Records for this task: Begin
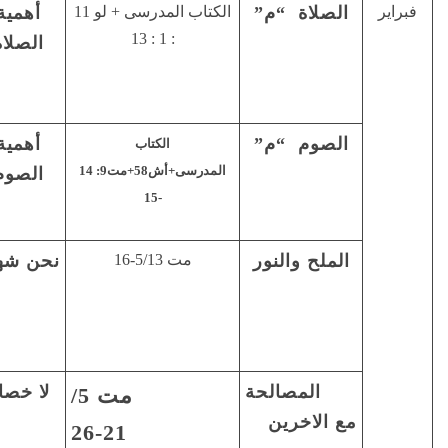
الكتاب المدرسى + لو 11
أهمية
صلوا بلا
المواظبة
: 1 : 13
الصلاة
انقطاع
على
(1تس 5 :
الصلاه
17)
أهمية
قدسوا
المواظبة
الكتاب
رسى+
أش58+مت9: 14
الصوم
صوما ….”(
على
-15
يؤ1: 14)
الصوم
مت 5/13-16
نحن شهود
انتم ملح
الحفاظ
وانتم نور
على
الحياة
الروحية
لا خصام
اذهب أولا
حياة
مت 5/
واصطلح مع
المصالحة
21-26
Records for this task: End
Assigned task:
Every line above is to be returned exactly, with its pictures removed.

Answer for this exercise:
الكتاب المدرسى + لو 11
أهمية
صلوا بلا
المواظبة
: 1 : 13
الصلاة
انقطاع
على
(1تس 5 :
الصلاه
17)
أهمية
قدسوا
المواظبة
الكتاب
رسى+
أش58+مت9: 14
الصوم
صوما ….”(
على
-15
يؤ1: 14)
الصوم
مت 5/13-16
نحن شهود
انتم ملح
الحفاظ
وانتم نور
على
الحياة
الروحية
لا خصام
اذهب أولا
حياة
مت 5/
واصطلح مع
المصالحة
21-26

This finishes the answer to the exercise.